The data:
<<<<
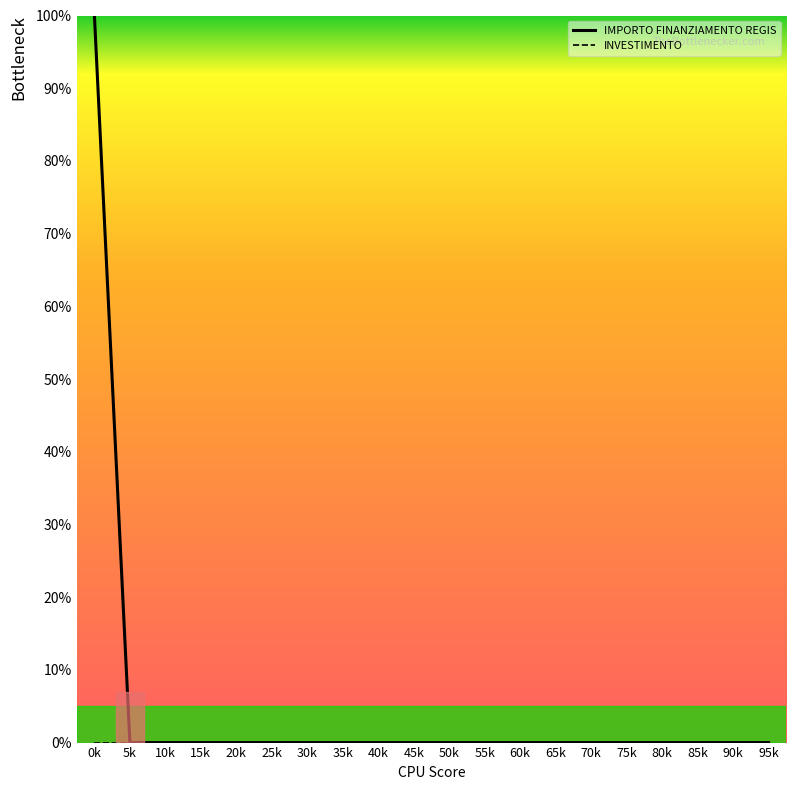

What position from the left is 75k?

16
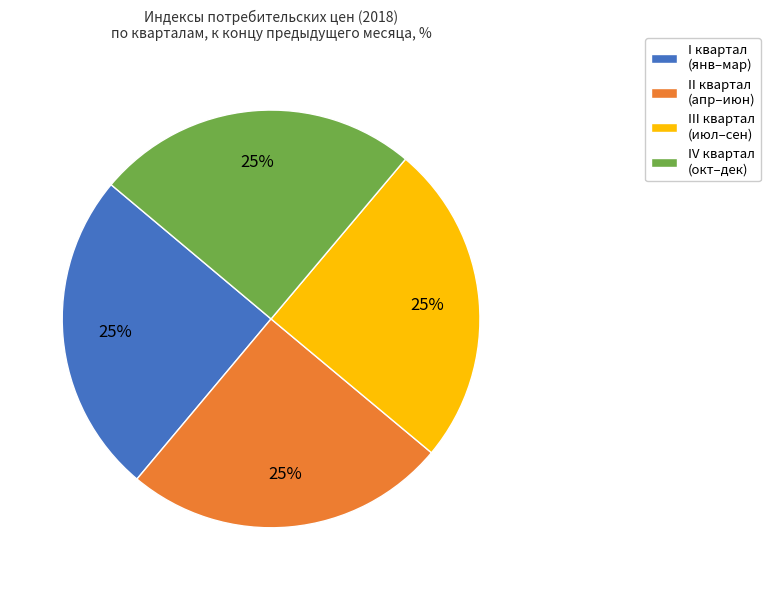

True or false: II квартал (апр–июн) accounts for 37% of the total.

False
>>>>
<<<<
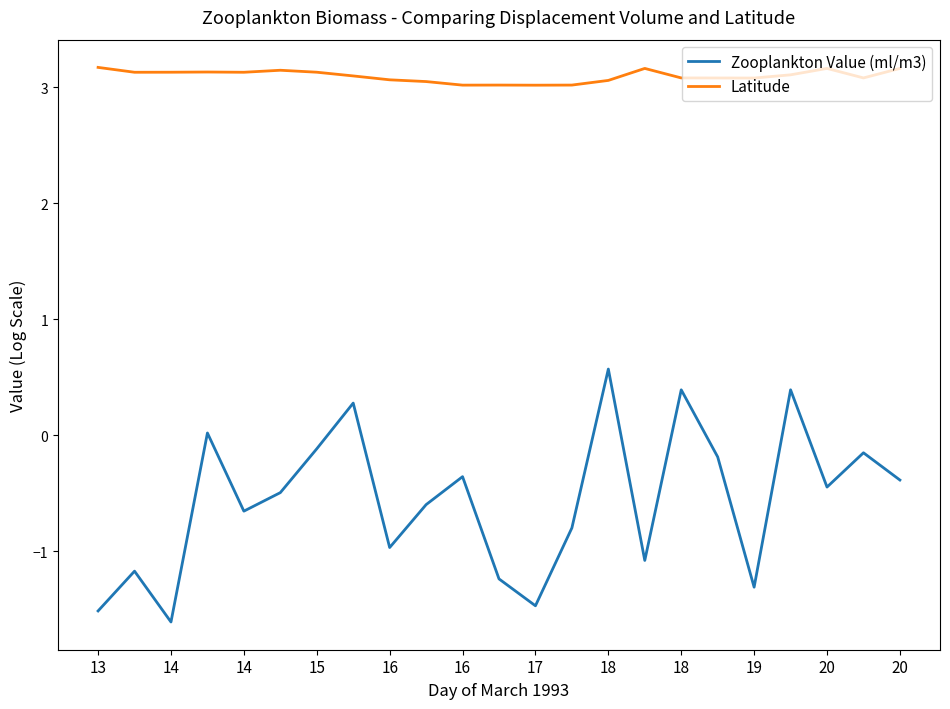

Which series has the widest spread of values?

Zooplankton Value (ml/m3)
>>>>
What to produce: Can you retype the lines from the one with "What position from the left is 75k?" up to and including the one with "True or false: II", leaving out the pictures?

Expected answer:
What position from the left is 75k?

16

True or false: II квартал (апр–июн) accounts for 37% of the total.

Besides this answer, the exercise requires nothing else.